# Thermal Conductivity of Diamond at 300 Kelvin

I am tried to calculate the Thermal Conductivity of Diamond at 300 K.
But in journals, it saying that Diamond having very high values of Thermal conductivity and at 300K its about 2000W/(mK).

But in my calculation, i m getting the value of Thermal Conductivity less than 100 W/(mK)…

I am giving the detailed input script of my Calculation.
Can U give me any suggestion of this mismatching between Theory, Experiment & Simulation.

# Sample LAMMPS input script for thermal conductivity of Diamond

units metal
variable T equal 300
variable V equal vol
variable dt equal 0.001
variable p equal 100 # correlation length
variable s equal 10 # sample interval
variable d equal \$p*\$s # dump interval

# convert from LAMMPS metal units to SI

variable kB equal 1.3806504e-23
variable eV2J equal 1.602177e-19
variable A2m equal 1.0e-10
variable ps2s equal 1.0e-12
variable convert equal {eV2J}*{eV2J}/{ps2s}/{A2m}

# setup problem

dimension 3
boundary p p p
lattice diamond 3.5626 orient x 1 0 0 orient y 0 1 0 orient z 0 0 1
region box block 0 5 0 5 0 5
create_box 1 box
create_atoms 1 box
mass 1 12.0107
pair_style tersoff
pair_coeff * * SiC.tersoff C
timestep \${dt}
thermo \$d

# equilibration and thermalization

velocity all create \$T 102486 mom yes rot yes dist gaussian
fix NVT all nvt temp \$T \$T 10 drag 0.2
run 8000

# thermal conductivity calculation, switch to NVE if desired

#unfix NVT
#fix NVE all nve

reset_timestep 0
compute myKE all ke/atom
compute myPE all pe/atom
compute myStress all stress/atom virial
compute flux all heat/flux myKE myPE myStress
variable Jx equal c_flux[1]/vol
variable Jy equal c_flux[2]/vol
variable Jz equal c_flux[3]/vol
fix JJ all ave/correlate \$s \$p d & c_flux[1] c_flux[2] c_flux[3] type auto file J0Jt.dat ave running variable scale equal {convert}/\${kB}/\$T/\$T/\$V*s*
{dt}
variable k11 equal trap(f_JJ[3]){scale} variable k22 equal trap(f_JJ[4])*{scale}
variable k33 equal trap(f_JJ[5])
\${scale}
thermo_style custom step temp v_Jx v_Jy v_Jz v_k11 v_k22 v_k33
run 100000
variable k equal (v_k11+v_k22+v_k33)/3.0
variable ndens equal count(all)/vol
print “average conductivity: \$k[W/mK] @ T K, {ndens} /A^3”
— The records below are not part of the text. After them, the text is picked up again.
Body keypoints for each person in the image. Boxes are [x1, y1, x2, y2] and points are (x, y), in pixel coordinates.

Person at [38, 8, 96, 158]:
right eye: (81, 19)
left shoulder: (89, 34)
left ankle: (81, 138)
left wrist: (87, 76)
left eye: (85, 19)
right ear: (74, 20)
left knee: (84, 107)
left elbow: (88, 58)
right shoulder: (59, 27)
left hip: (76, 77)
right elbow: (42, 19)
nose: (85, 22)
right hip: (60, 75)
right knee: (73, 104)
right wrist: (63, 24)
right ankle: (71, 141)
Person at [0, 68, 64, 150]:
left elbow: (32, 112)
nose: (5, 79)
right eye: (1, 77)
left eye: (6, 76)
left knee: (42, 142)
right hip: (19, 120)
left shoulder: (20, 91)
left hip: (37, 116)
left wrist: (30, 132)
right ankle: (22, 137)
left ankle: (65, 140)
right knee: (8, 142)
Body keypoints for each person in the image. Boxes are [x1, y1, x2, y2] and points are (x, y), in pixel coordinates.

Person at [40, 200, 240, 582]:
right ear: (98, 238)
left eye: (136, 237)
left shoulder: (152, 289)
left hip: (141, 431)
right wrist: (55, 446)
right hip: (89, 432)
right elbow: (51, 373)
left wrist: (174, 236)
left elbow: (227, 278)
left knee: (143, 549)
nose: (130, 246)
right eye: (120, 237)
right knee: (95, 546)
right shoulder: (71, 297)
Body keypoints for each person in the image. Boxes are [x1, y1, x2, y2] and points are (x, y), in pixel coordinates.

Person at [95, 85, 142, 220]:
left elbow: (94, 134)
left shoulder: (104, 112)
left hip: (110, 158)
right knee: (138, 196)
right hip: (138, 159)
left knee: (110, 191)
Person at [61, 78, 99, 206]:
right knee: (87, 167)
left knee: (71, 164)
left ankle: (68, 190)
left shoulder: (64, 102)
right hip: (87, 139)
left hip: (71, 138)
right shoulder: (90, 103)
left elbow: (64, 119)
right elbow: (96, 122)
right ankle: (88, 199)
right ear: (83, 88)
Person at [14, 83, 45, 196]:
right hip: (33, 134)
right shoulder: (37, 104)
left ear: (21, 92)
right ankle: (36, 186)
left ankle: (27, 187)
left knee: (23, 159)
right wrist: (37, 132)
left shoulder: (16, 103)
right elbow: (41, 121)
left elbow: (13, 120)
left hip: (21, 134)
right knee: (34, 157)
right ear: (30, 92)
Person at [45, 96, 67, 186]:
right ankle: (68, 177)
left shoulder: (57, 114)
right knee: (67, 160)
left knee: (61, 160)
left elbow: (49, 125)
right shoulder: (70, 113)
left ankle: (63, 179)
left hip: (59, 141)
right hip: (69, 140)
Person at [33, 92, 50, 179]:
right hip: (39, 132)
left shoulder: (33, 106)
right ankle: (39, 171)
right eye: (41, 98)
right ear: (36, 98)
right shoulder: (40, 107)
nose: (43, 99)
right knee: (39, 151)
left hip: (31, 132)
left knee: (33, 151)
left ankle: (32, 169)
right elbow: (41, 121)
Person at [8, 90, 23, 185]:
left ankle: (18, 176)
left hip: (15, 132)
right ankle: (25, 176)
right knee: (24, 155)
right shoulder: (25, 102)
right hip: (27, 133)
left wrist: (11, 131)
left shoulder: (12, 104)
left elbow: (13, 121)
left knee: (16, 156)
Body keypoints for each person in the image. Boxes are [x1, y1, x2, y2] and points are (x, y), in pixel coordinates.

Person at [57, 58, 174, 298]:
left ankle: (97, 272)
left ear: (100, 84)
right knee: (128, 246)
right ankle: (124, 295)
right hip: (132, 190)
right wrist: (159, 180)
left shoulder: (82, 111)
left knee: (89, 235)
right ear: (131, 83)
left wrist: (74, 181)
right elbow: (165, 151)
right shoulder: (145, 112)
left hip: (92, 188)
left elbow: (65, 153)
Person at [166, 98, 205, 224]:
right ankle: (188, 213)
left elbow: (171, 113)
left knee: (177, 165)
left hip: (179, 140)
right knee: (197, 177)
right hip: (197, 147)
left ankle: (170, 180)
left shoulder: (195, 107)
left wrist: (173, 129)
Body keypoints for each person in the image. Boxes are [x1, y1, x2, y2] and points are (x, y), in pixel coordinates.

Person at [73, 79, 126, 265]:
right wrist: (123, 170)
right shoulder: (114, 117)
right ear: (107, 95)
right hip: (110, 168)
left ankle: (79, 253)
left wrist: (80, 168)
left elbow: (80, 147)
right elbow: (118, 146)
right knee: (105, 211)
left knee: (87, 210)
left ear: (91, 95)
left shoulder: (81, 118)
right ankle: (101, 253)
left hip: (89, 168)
Many Thanks & Kind Regards

Siby

There are many number of reasons.

But first i want to ask if the paper you are referring to has calculated the thermal conductivity by MD simulations, or by experiments, or by theory???

Sagar

I referred papers which contain purely theoretical calculations,

Experimental calculations and MD simulation also…

Even though all these values are little bit varying according to the method and parameters used. But all showing that diamond is a material which showing High Thermal Conductivity.

Response properties are in general not straightforward to compute and it could take many trial and error attempts to develop the expertise to handle such calculations. Gathering and looking at a bunch of papers is not enough (that, a librarian can do with no science degree but just a list of “matching keywords”). You need to apply the scientific method to your problem. Plain cut& paste from the examples directory won’t do it either. First, you need to identify a publication that has used EXACTLY the same forcefield you intend to apply via some MD simulations. If you can’t find it then switch your potential to one that has been tested in the lit (at least until you manage to learn the influence of all the other variables compromising the quality of your conductivity results). As your are trying to use the GK method you should be looking at understanding the shape of the correlation function and making sure that your sampling interval and correlation length do correspond to the morphology of the diamond one (were not taken from the Ar example). In solid systems, size effects could be the limiting step to computing properly the conductivity because of the phonon carriers. Ideally you would also want to use a secondary approach (any of the non-equilibrium techniques) to cross-validate your equilibrium calculations. The Lammps archives are another source of info and there have been past posts relating to your quest.
And so on…

Carlos

Nothng left to say for me, after Carlos’ comments.